Fragmento proporcionado:

XXIV. El dolor de la Pasión de Cristo
1. Los dolores de Cristo y María[1]
Después de tratar los sufrimientos que padeció Cristo en la cruz, en la cuestión de la Suma teológica, dedicada a la Pasión de Jesucristo, Santo Tomás, en el siguiente artículo, establece que en su pasión los dolores de Cristo fueron los mayores de todos los dolores. Nadie jamás ha sufrido con el dolor de la pasión que padeció Cristo.
En el artículo afirma: «hubo en Él verdadero dolor: dolor sensible, causado por un agente corporal, y dolor interior, que proviene de la aprehensión de algo nocivo, y que se llama tristeza». Además que: «uno y otro fue en Cristo el más grande entre los dolores de la presente vida».

Datos sin procesar:
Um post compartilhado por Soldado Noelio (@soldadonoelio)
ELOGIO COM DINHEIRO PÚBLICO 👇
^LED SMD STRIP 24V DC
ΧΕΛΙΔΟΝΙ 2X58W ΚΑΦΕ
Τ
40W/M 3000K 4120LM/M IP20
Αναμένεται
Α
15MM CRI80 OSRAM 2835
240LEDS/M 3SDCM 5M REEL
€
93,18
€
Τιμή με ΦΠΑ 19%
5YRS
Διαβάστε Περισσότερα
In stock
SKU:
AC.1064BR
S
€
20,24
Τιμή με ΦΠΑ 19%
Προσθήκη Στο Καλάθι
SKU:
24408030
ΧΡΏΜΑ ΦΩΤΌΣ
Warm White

Instrucción 1: Enumera todas las personas que se mencionan en el fragmento sobre la Pasión de Cristo.
Instrucción 2: Reanuda el fragmento sobre la Pasión de Cristo desde el punto en que se detiene.
El listado es un material independiente del fragmento.

Respuesta 1: Cristo (también llamado Jesucristo), María y Santo Tomás.

Respuesta 2:
Por cuatro razones se prueba todo ello. La primera: «por la misma causa de los dolores». En cuanto al dolor sensible, fue la causa: «la lesión corporal, que fue muy intensa, sea por la generalidad de la Pasión, de la que ya se ha tratado, sea por el género de la Pasión, La muerte de los crucificados era acerbísima, pues eran clavados en puntos saturados de nervios y sumamente sensibles, esto es, en las manos y en los pies; y el mismo peso de su cuerpo colgado aumentaba continuamente el dolor. A esto se añadía la larga duración del dolor, pues el crucificado no acababa en un instante como sucede con los que morían degollados».
En cuanto al dolor interior: «tuvo por causa: en primer lugar: los pecados del género humano, por cuya satisfacción padecía, de donde se dice en los Salmos, como atribuyéndose esos pecados: «Las palabras de mis delitos» (Sal 21, 2). En segundo lugar, consideraba la ruina de los judíos y de otros que en su muerte tomaban parte, principalmente de los discípulos, que sufrían el escándalo en la pasión de Cristo. En tercer lugar, la pérdida de la vida corporal, que naturalmente es horrible para la humana naturaleza»[2].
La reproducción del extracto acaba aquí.